■ Supplied records
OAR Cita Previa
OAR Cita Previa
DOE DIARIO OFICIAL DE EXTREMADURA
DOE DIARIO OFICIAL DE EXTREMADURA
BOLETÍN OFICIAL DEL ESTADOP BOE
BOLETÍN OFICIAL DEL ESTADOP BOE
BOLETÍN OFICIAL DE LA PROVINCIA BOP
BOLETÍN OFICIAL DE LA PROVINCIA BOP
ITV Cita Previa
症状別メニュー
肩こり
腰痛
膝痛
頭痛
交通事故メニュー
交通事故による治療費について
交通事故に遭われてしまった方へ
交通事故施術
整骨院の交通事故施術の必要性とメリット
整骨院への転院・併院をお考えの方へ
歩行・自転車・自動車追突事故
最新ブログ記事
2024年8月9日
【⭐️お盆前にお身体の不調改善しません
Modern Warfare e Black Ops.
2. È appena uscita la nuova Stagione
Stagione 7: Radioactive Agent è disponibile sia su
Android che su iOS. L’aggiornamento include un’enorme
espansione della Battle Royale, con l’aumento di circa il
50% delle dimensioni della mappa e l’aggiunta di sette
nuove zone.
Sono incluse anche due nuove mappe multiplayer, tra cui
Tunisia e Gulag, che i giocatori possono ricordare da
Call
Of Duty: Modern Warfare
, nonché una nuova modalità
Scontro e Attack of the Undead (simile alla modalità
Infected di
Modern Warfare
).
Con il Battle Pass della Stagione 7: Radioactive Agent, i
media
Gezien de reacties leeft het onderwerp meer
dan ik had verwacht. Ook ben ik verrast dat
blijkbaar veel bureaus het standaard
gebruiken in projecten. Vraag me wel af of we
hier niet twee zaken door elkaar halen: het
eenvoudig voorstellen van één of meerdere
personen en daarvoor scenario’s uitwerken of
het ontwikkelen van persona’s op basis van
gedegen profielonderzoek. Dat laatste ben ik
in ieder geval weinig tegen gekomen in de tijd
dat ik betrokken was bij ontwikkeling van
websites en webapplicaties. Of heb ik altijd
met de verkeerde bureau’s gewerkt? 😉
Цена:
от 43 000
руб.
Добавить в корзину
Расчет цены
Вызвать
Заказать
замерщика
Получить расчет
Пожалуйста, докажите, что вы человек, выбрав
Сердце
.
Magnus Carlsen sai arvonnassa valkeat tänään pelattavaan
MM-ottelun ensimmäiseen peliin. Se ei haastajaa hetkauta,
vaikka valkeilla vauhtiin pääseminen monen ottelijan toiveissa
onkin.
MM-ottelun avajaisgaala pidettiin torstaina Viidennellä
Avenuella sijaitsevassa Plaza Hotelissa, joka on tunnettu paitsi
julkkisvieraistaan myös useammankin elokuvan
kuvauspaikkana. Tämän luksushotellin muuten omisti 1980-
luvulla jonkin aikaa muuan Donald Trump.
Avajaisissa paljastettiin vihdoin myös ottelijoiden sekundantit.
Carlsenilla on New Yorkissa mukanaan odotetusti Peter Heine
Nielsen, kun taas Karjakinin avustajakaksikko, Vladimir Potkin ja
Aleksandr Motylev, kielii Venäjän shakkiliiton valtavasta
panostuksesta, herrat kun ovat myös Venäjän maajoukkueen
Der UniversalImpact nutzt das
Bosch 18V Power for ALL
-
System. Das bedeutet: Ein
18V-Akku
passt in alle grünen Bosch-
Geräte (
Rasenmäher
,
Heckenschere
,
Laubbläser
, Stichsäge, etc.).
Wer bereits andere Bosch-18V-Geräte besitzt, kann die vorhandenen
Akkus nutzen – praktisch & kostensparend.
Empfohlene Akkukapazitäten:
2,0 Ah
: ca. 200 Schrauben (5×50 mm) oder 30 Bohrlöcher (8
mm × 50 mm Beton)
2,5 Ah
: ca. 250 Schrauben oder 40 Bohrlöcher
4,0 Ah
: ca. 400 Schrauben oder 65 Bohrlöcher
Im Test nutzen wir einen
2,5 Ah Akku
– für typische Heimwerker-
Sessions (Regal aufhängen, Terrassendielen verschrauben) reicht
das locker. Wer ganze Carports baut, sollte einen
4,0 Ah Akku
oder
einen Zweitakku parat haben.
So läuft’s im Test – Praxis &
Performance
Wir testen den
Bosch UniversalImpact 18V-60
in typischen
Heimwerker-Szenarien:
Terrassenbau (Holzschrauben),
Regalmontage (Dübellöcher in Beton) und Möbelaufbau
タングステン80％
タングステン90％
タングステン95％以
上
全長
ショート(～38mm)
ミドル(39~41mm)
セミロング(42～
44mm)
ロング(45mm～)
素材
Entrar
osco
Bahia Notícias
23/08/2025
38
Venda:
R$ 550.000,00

■ What to produce
Each line above should be duplicated without any alteration.

■ Response area
OAR Cita Previa
OAR Cita Previa
DOE DIARIO OFICIAL DE EXTREMADURA
DOE DIARIO OFICIAL DE EXTREMADURA
BOLETÍN OFICIAL DEL ESTADOP BOE
BOLETÍN OFICIAL DEL ESTADOP BOE
BOLETÍN OFICIAL DE LA PROVINCIA BOP
BOLETÍN OFICIAL DE LA PROVINCIA BOP
ITV Cita Previa
症状別メニュー
肩こり
腰痛
膝痛
頭痛
交通事故メニュー
交通事故による治療費について
交通事故に遭われてしまった方へ
交通事故施術
整骨院の交通事故施術の必要性とメリット
整骨院への転院・併院をお考えの方へ
歩行・自転車・自動車追突事故
最新ブログ記事
2024年8月9日
【⭐️お盆前にお身体の不調改善しません
Modern Warfare e Black Ops.
2. È appena uscita la nuova Stagione
Stagione 7: Radioactive Agent è disponibile sia su
Android che su iOS. L’aggiornamento include un’enorme
espansione della Battle Royale, con l’aumento di circa il
50% delle dimensioni della mappa e l’aggiunta di sette
nuove zone.
Sono incluse anche due nuove mappe multiplayer, tra cui
Tunisia e Gulag, che i giocatori possono ricordare da
Call
Of Duty: Modern Warfare
, nonché una nuova modalità
Scontro e Attack of the Undead (simile alla modalità
Infected di
Modern Warfare
).
Con il Battle Pass della Stagione 7: Radioactive Agent, i
media
Gezien de reacties leeft het onderwerp meer
dan ik had verwacht. Ook ben ik verrast dat
blijkbaar veel bureaus het standaard
gebruiken in projecten. Vraag me wel af of we
hier niet twee zaken door elkaar halen: het
eenvoudig voorstellen van één of meerdere
personen en daarvoor scenario’s uitwerken of
het ontwikkelen van persona’s op basis van
gedegen profielonderzoek. Dat laatste ben ik
in ieder geval weinig tegen gekomen in de tijd
dat ik betrokken was bij ontwikkeling van
websites en webapplicaties. Of heb ik altijd
met de verkeerde bureau’s gewerkt? 😉
Цена:
от 43 000
руб.
Добавить в корзину
Расчет цены
Вызвать
Заказать
замерщика
Получить расчет
Пожалуйста, докажите, что вы человек, выбрав
Сердце
.
Magnus Carlsen sai arvonnassa valkeat tänään pelattavaan
MM-ottelun ensimmäiseen peliin. Se ei haastajaa hetkauta,
vaikka valkeilla vauhtiin pääseminen monen ottelijan toiveissa
onkin.
MM-ottelun avajaisgaala pidettiin torstaina Viidennellä
Avenuella sijaitsevassa Plaza Hotelissa, joka on tunnettu paitsi
julkkisvieraistaan myös useammankin elokuvan
kuvauspaikkana. Tämän luksushotellin muuten omisti 1980-
luvulla jonkin aikaa muuan Donald Trump.
Avajaisissa paljastettiin vihdoin myös ottelijoiden sekundantit.
Carlsenilla on New Yorkissa mukanaan odotetusti Peter Heine
Nielsen, kun taas Karjakinin avustajakaksikko, Vladimir Potkin ja
Aleksandr Motylev, kielii Venäjän shakkiliiton valtavasta
panostuksesta, herrat kun ovat myös Venäjän maajoukkueen
Der UniversalImpact nutzt das
Bosch 18V Power for ALL
-
System. Das bedeutet: Ein
18V-Akku
passt in alle grünen Bosch-
Geräte (
Rasenmäher
,
Heckenschere
,
Laubbläser
, Stichsäge, etc.).
Wer bereits andere Bosch-18V-Geräte besitzt, kann die vorhandenen
Akkus nutzen – praktisch & kostensparend.
Empfohlene Akkukapazitäten:
2,0 Ah
: ca. 200 Schrauben (5×50 mm) oder 30 Bohrlöcher (8
mm × 50 mm Beton)
2,5 Ah
: ca. 250 Schrauben oder 40 Bohrlöcher
4,0 Ah
: ca. 400 Schrauben oder 65 Bohrlöcher
Im Test nutzen wir einen
2,5 Ah Akku
– für typische Heimwerker-
Sessions (Regal aufhängen, Terrassendielen verschrauben) reicht
das locker. Wer ganze Carports baut, sollte einen
4,0 Ah Akku
oder
einen Zweitakku parat haben.
So läuft’s im Test – Praxis &
Performance
Wir testen den
Bosch UniversalImpact 18V-60
in typischen
Heimwerker-Szenarien:
Terrassenbau (Holzschrauben),
Regalmontage (Dübellöcher in Beton) und Möbelaufbau
タングステン80％
タングステン90％
タングステン95％以
上
全長
ショート(～38mm)
ミドル(39~41mm)
セミロング(42～
44mm)
ロング(45mm～)
素材
Entrar
osco
Bahia Notícias
23/08/2025
38
Venda:
R$ 550.000,00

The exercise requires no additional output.